I started with the following recipe from simplyrecipes.com
Do your best to find the rye flour. It adds a lot to the flavor of the finished bread.
- Butter for greasing loaf pans or coffee cans
- 1/2 cup (heaping) all-purpose flour
- 1/2 cup (heaping) rye flour
- 1/2 cup (heaping) finely ground corn meal (must be finely ground)
- 1/2 teaspoon baking powder
- 1/2 teaspoon baking soda
- 1/2 teaspoon salt
- 1/2 teaspoon allspice
- 1/2 cup molasses (any kind)
- 1 cup buttermilk
- 1 teaspoon vanilla extract (optional)
- 1/2 cup raisins (optional)
- One metal 6-inch tall by 4-inch diameter coffee can, or a 4x8 loaf pan
1 You can either make this in the oven or the stovetop, and you can either make this with a loaf pan or a metal coffee can. If you are using the oven method, preheat the oven to 325° and bring a large pot of water to a boil. If you are using the stovetop method, set the steamer rack inside a tall stockpot and fill the pot with enough water to come 1/3 of the way up the sides of your coffee can. Turn the burner on to medium as you work.
2 Grease a coffee can or small loaf pan with butter. In a large bowl, mix the all-purpose flour, rye flour, corn meal, baking powder and soda, salt and allspice. Add the raisins if using.
3 In another bowl, mix together the buttermilk and vanilla extract if using. Whisk in the molasses. Pour the wet ingredients into the dry and stir well with a spoon.
4 Pour the batter into the coffee can or loaf pan taking care that the batter not reach higher than 2/3 up the sides of the container.
5 Cover the loaf pan or coffee can tightly with foil. If you are using the stovetop method, set the can in the pot, cover and turn the heat to high. If you are using the oven method, find a high-sided roasting pan that can hold the coffee can or loaf pan. Pour the boiling water into the roasting pan until it reaches one third up the side of the coffee can or loaf pan. Put the roasting pan into the oven. Steam the bread for at least 2 hours and 15 minutes. Check to see if the bread is done by inserting a toothpick into it. If the toothpick comes out clean, you're ready. If not, recover the pan and cook for up to another 45 minutes.
6 Remove from the oven and let cool for 10 minutes before putting on a rack. Let the bread cool for 1 hour before turning out of the container.
7 Slice and eat plain, or toast in a little butter in a frying pan.
Yield: Serves 4-6.
Here's what I did...
I began my "subversive" bread canning project by heating my wide mouth pint canning jars in the oven at 250 degrees for 20 minutes.
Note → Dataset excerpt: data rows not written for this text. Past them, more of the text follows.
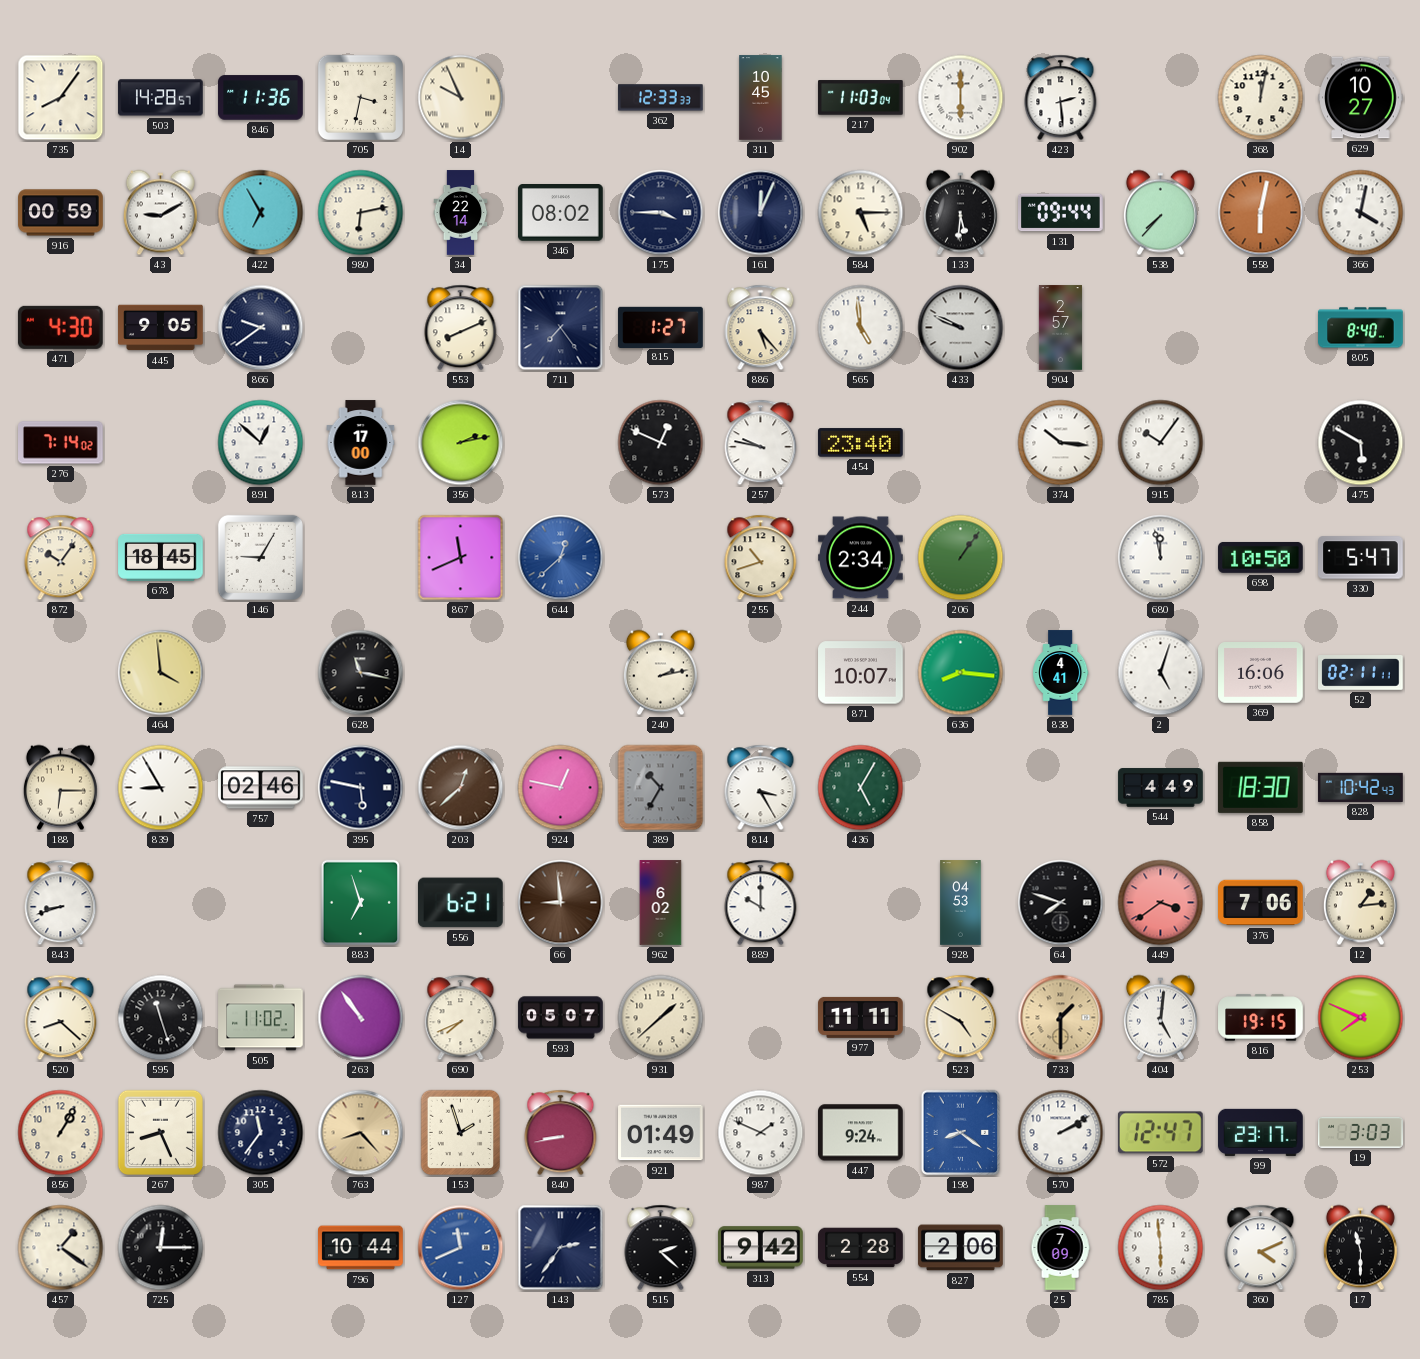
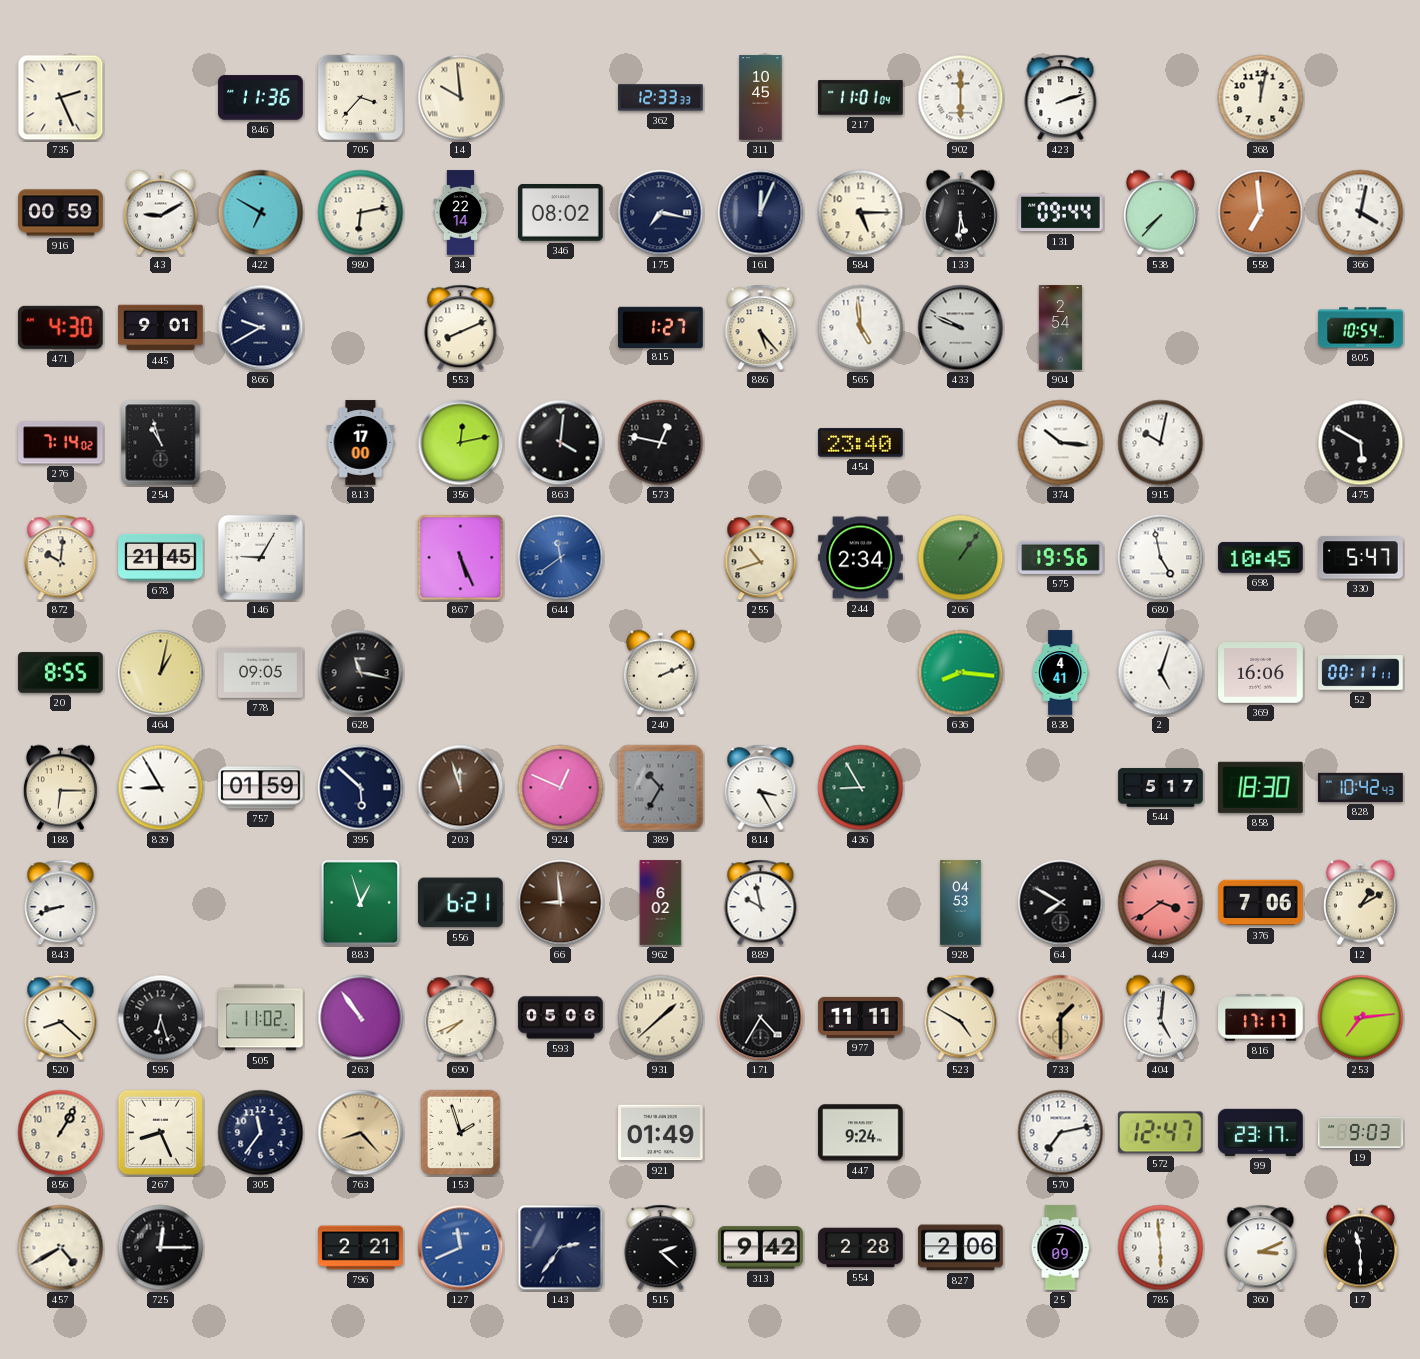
735: 8:06 -> 2:26
503: 14:28 -> none
705: 3:32 -> 3:37
14: 9:56 -> 9:59
217: 11:03 -> 11:01
423: 2:29 -> 2:12
629: 10:27 -> none
422: 6:55 -> 6:50
175: 3:45 -> 7:17
558: 6:02 -> 6:59
445: 9:05 -> 9:01
866: 9:39 -> 9:40
711: 7:24 -> none
904: 2:57 -> 2:54
805: 8:40 -> 10:54
254: none -> 10:57
891: 12:52 -> none
356: 2:13 -> 12:13
863: none -> 4:01
573: 12:49 -> 12:47
257: 9:47 -> none
915: 10:06 -> 10:02
872: 10:06 -> 10:01
678: 18:45 -> 21:45
867: 11:41 -> 5:26
644: 12:38 -> 11:39
575: none -> 19:56
680: 11:58 -> 4:58
698: 10:50 -> 10:45
20: none -> 8:55
464: 3:59 -> 1:02
778: none -> 09:05
240: 2:13 -> 2:11
871: 10:07 -> none
52: 02:11 -> 00:11
757: 02:46 -> 01:59
395: 5:47 -> 5:52
203: 12:38 -> 11:57
924: 12:47 -> 12:49
436: 5:05 -> 8:55
544: 4:49 -> 5:17
883: 6:57 -> 12:57
889: 10:00 -> 9:58
64: 7:48 -> 7:50
12: 1:14 -> 1:10
595: 11:27 -> 6:27
593: 05:07 -> 05:06
171: none -> 4:35
816: 19:15 -> 17:17
253: 7:49 -> 7:14
840: 8:43 -> none
987: 1:49 -> none
198: 8:21 -> none
570: 2:10 -> 7:13
19: 3:03 -> 9:03
457: 1:21 -> 4:40
796: 10:44 -> 2:21
360: 4:11 -> 3:11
I put enough water into my canner (or a large stockpot with a lid, used my canner because it's the only pot I have big enough) to cover the jars to about 1/3 of the way up the sides of the jars. I turned the heat on medium to get it going while I began mixing my batter.
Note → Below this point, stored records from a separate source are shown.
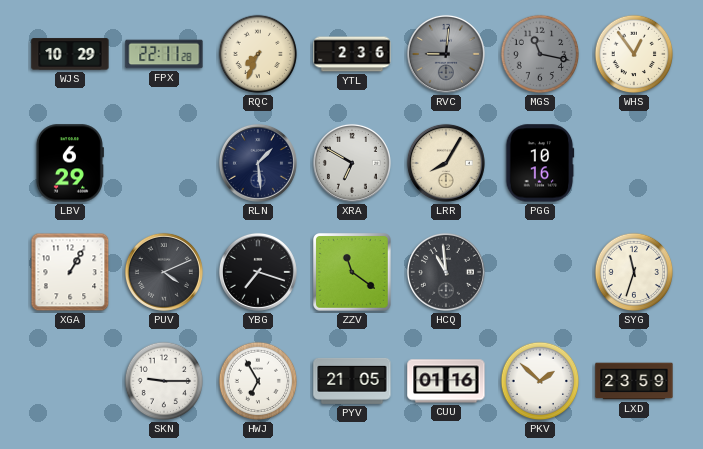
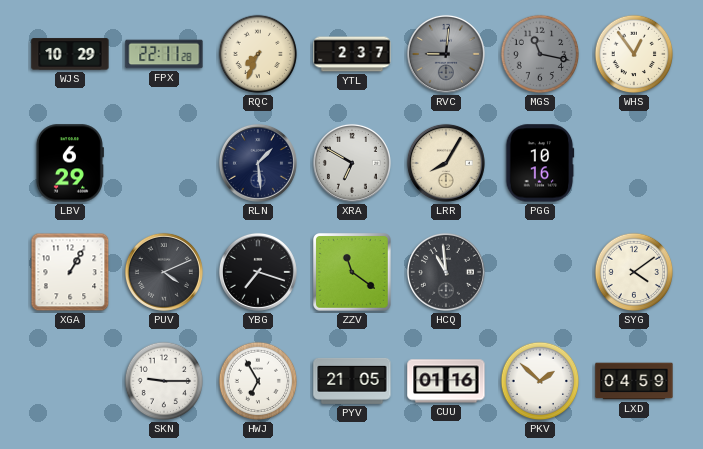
YTL: 2:36 -> 2:37
SYG: 11:33 -> 4:09
LXD: 23:59 -> 04:59
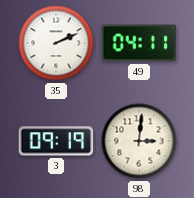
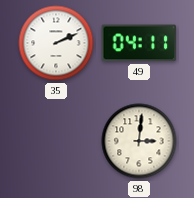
3: 09:19 -> none
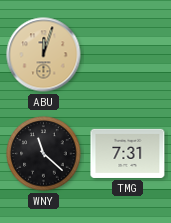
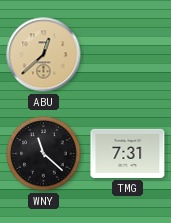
ABU: 12:03 -> 12:38
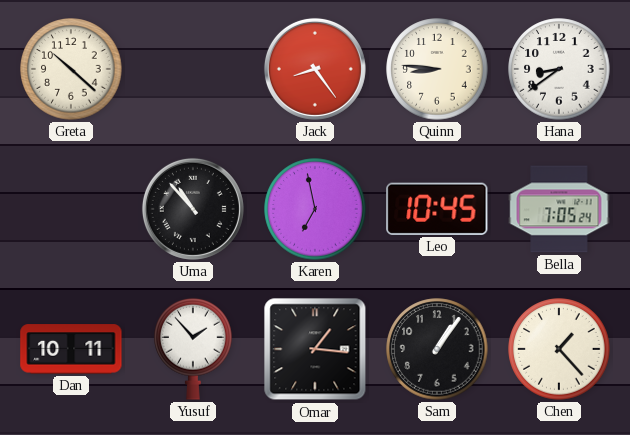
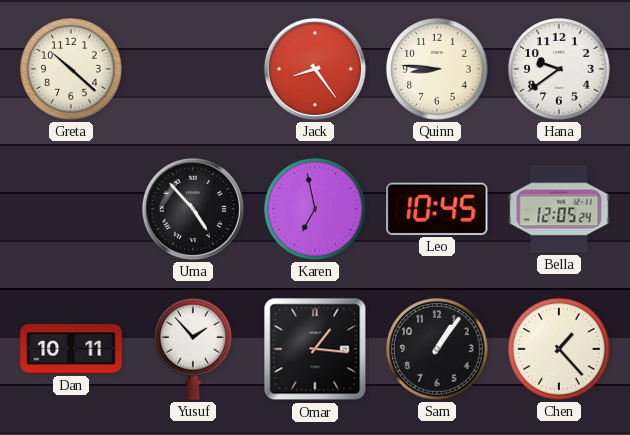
Hana: 8:39 -> 9:39
Uma: 10:53 -> 4:53
Bella: 7:05 -> 12:05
I sprayed the insides of the jars with cooking spray (could have buttered them, but the spray was easier)
Next, I gathered my ingredients... I multiplied the original recipe by 4x so I could fill 8 pint canning jars.
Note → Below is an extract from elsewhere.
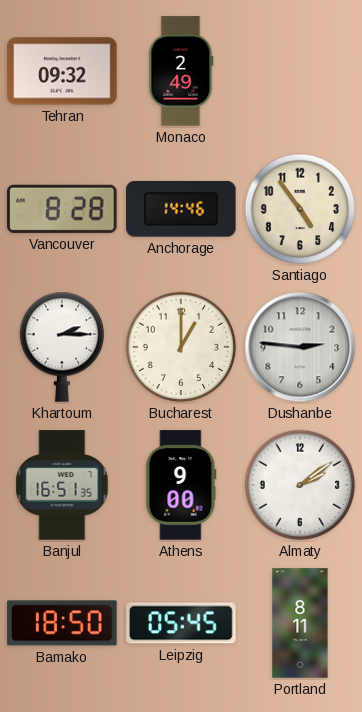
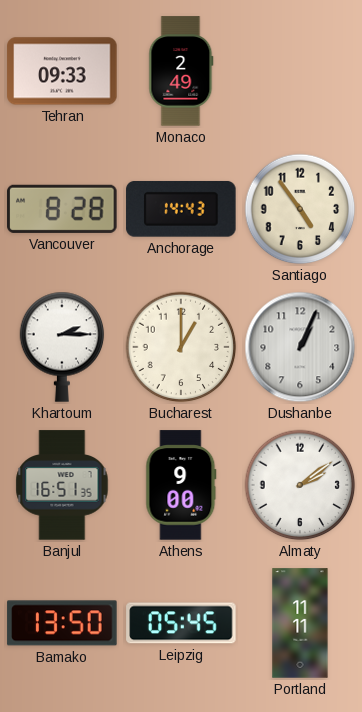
Tehran: 09:32 -> 09:33
Anchorage: 14:46 -> 14:43
Dushanbe: 2:46 -> 1:04
Bamako: 18:50 -> 13:50
Portland: 8:11 -> 11:11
I mixed all my dry ingredients in one large mixing bowl...
Then mixed all my liquid ingredients in another bowl (I chose NOT to add raisins)
I mixed the liquid ingredients into the dry ingredients
I filled each of the greased jars about 2/3 full of the bread batter (allowing space for the bread to rise)
I took great care to wipe the jar rims to remove any excess batter and any oil from the cooking spray...
TIP: a little vinegar on the cloth helps to remove grease and oil.
After simmering my lids in boiling water, I tightened the lids onto the jars to a fingertip tightness.
I placed the jars of bread batter into the simmering water in the big pot (canner)
I placed the lid onto the canner loosely (don't tighten it down) and kept the water at a low boil (you might need to adjust the heat occasionally, but keep it at a low boil, this is a steamed bread). I steamed my bread for 2 hours and 15 minutes.
After steaming, I removed the jars of bread using my jar lifter, and set them on a folded dish towel on the counter to cool, and to seal... didn't take long before I began hearing that PING of the jars sealing.
Next morning, I HAD to test the delicious looking (and smelling) bread. I popped open a jar...
I ran a butter knife between the inside of the jar and the bread...
... and it slid right out onto the plate... looking very yummy and cute... a miniature loaf of Boston Brown Bread.
I sliced it up...
...and spread it with some real butter... and enjoyed it with my morning coffee! Delicious!
*As I previously stated, this is NOT an approved canning method. I sterilize EVERYTHING and take great care to assure I use the cleanest utensils, jars, lids, bowls, pots and pans I possibly can. I have eaten "canned cakes and breads" up to a year or more after "canning" with delicious, moist results... I cannot stress enough that this is NOT an approved method... I choose to do it because I feel I use AT LEAST as clean and sterile methods as commercial companies (probably more so) and I'm a bit of a Rebel Granny... if you have ANY doubts... don't do it!